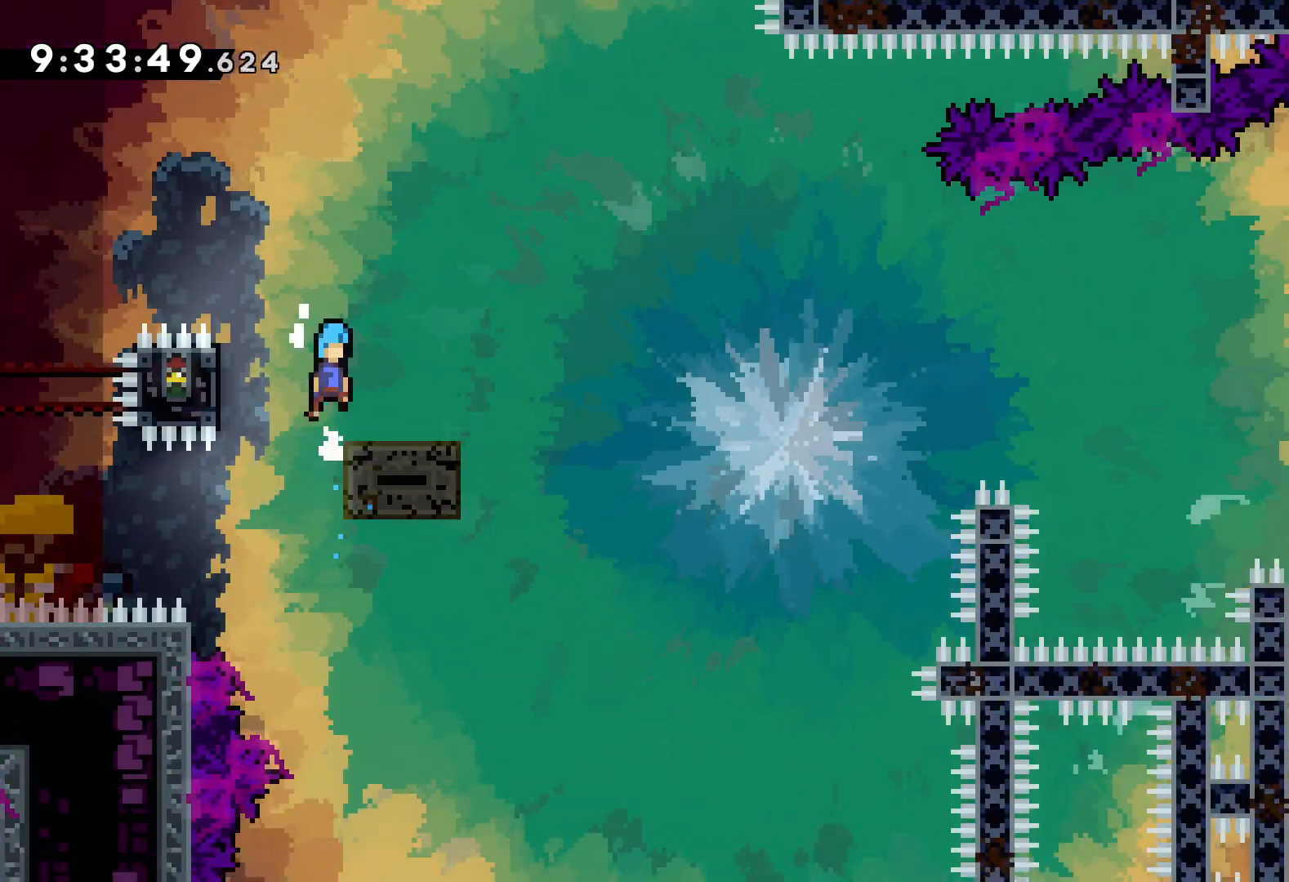
{"keys": ["down", "right"], "events": [[83, "grab", "up"], [83, "jump", "up"], [117, "down", "down"], [133, "right", "down"], [150, "right", "up"], [233, "right", "down"], [250, "right", "up"], [267, "right", "down"]]}
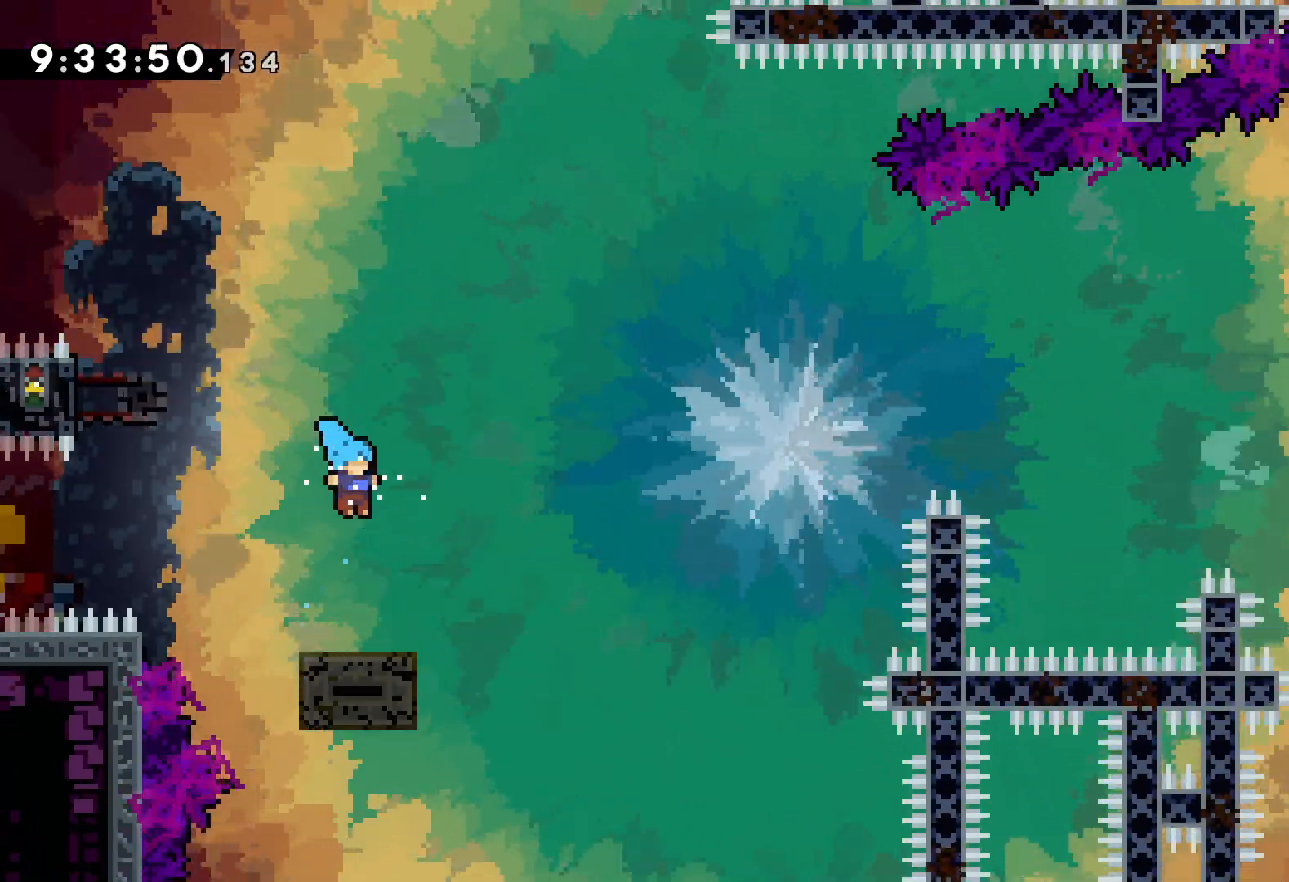
{"keys": ["down"], "events": [[183, "right", "up"]]}
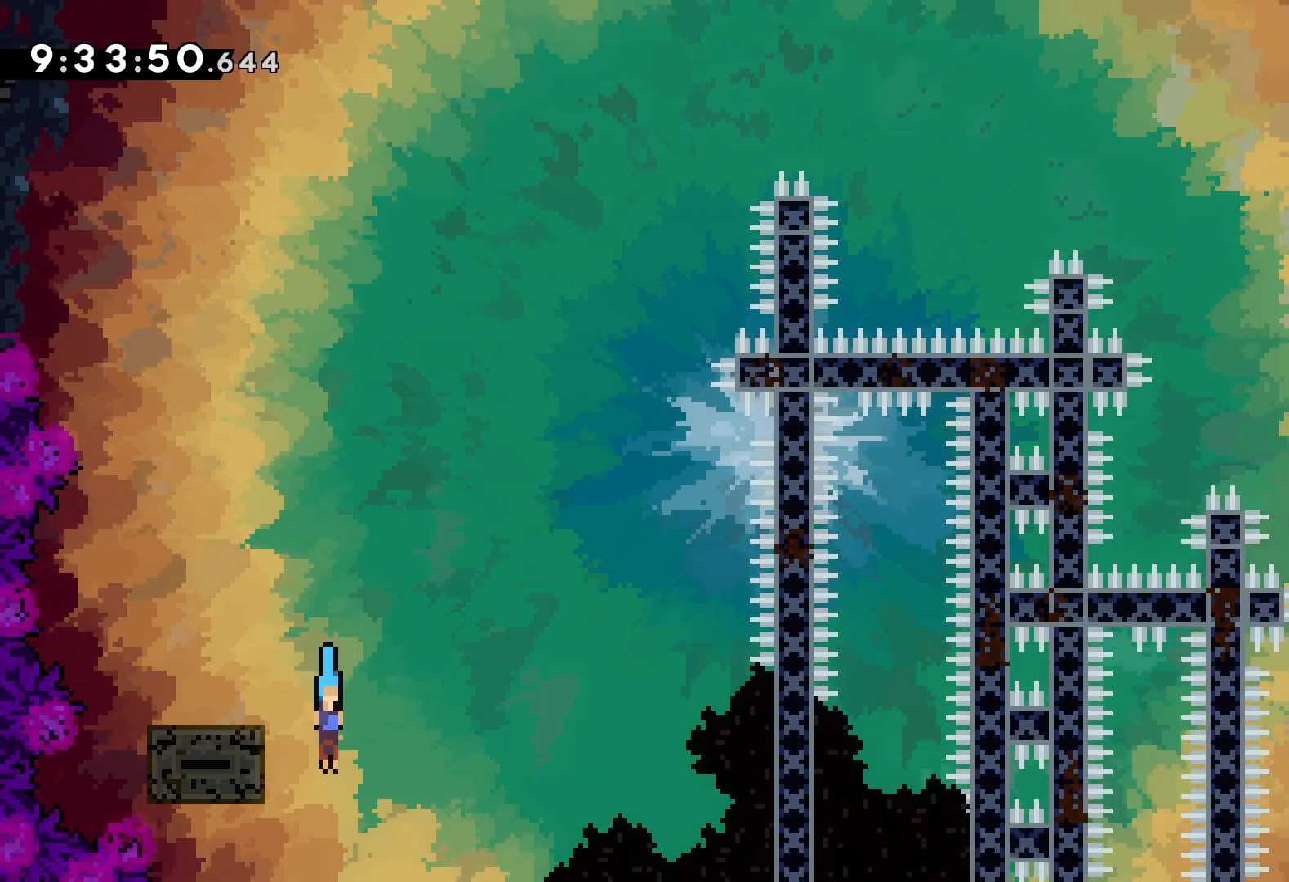
{"keys": [], "events": [[400, "down", "up"]]}
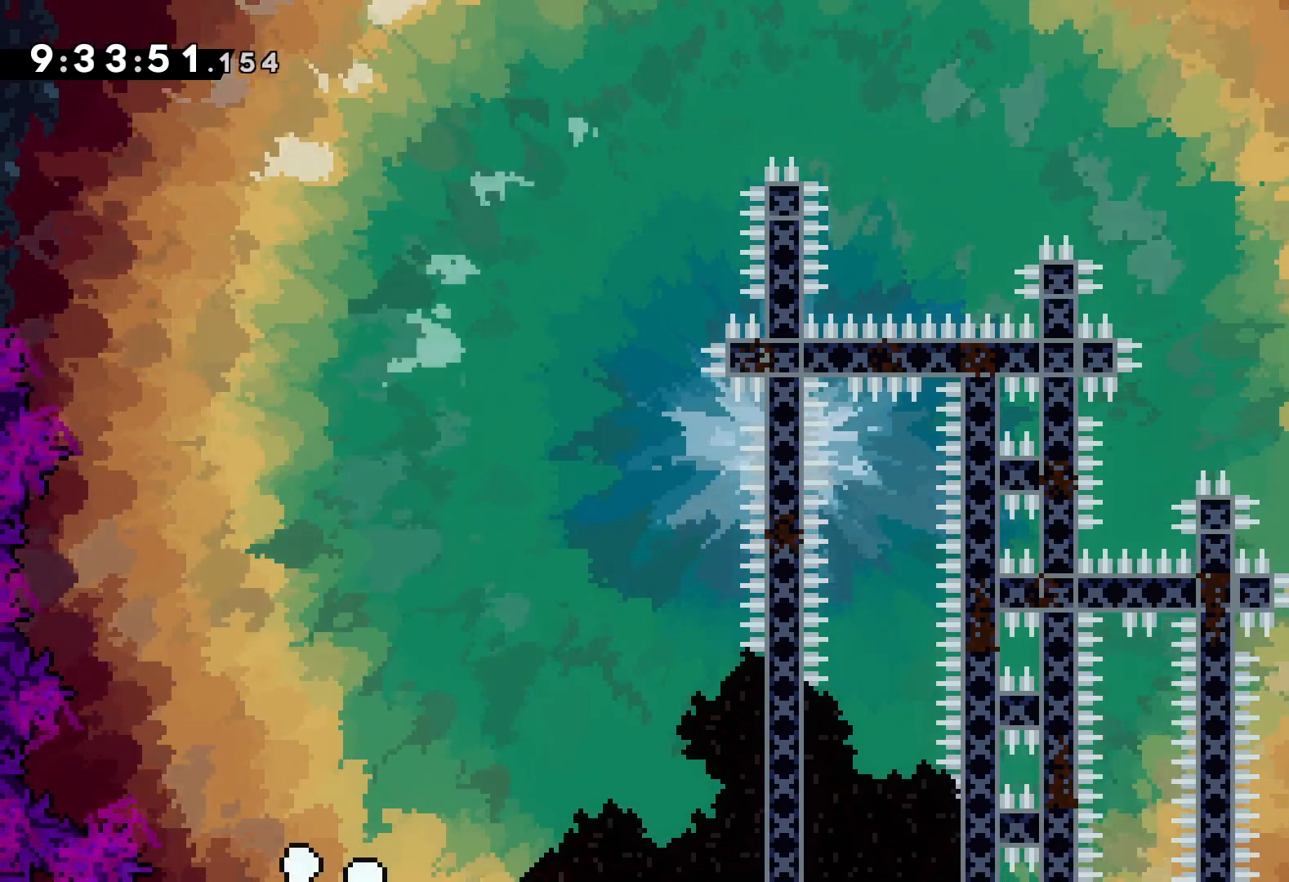
{"keys": [], "events": []}
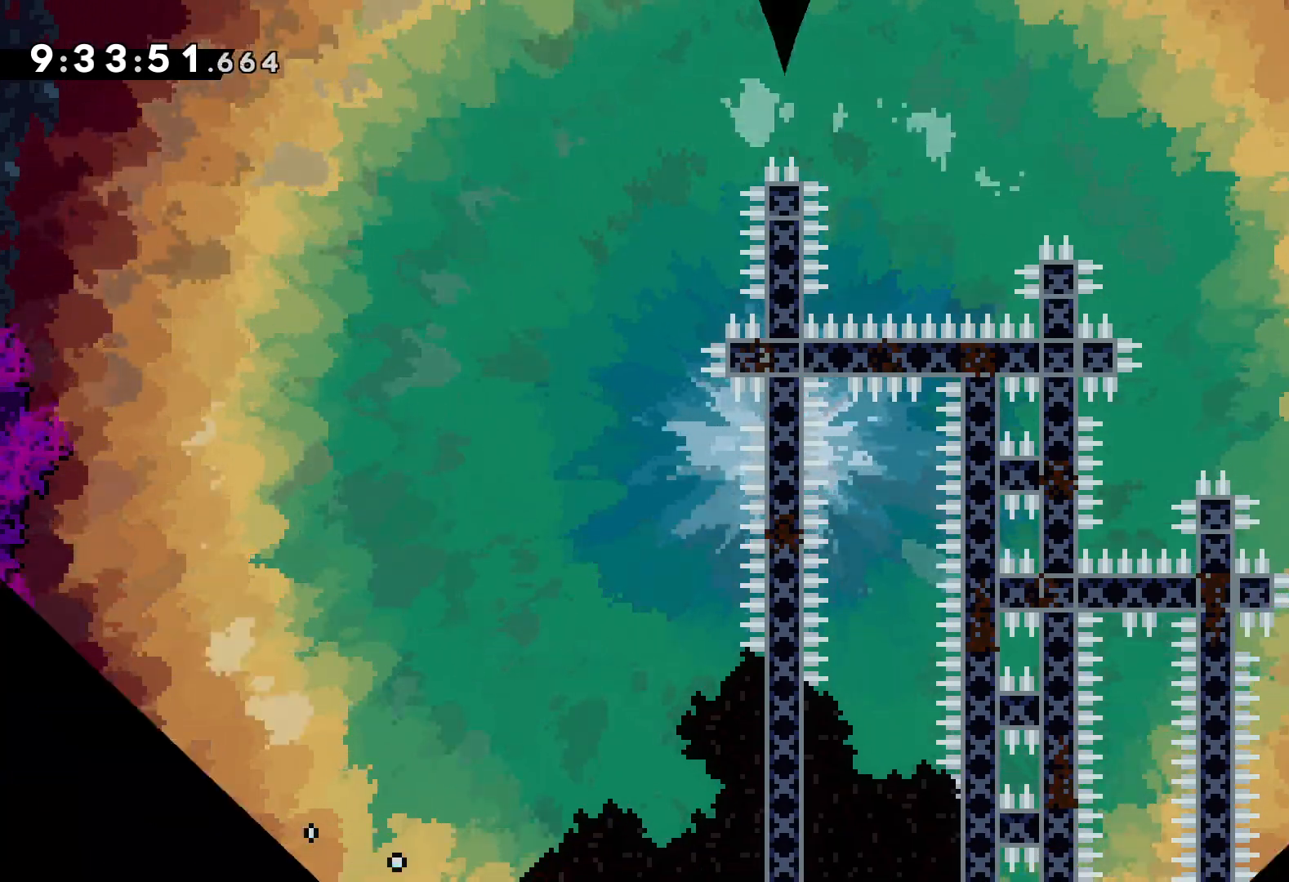
{"keys": [], "events": []}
========
## ASSIGNMENT
Every line of the listing should be repeated exactly; no picture should appear.

## SOLUTION TO THE PROBLEM
{"keys": ["down", "right"], "events": [[83, "grab", "up"], [83, "jump", "up"], [117, "down", "down"], [133, "right", "down"], [150, "right", "up"], [233, "right", "down"], [250, "right", "up"], [267, "right", "down"]]}
{"keys": ["down"], "events": [[183, "right", "up"]]}
{"keys": [], "events": [[400, "down", "up"]]}
{"keys": [], "events": []}
{"keys": [], "events": []}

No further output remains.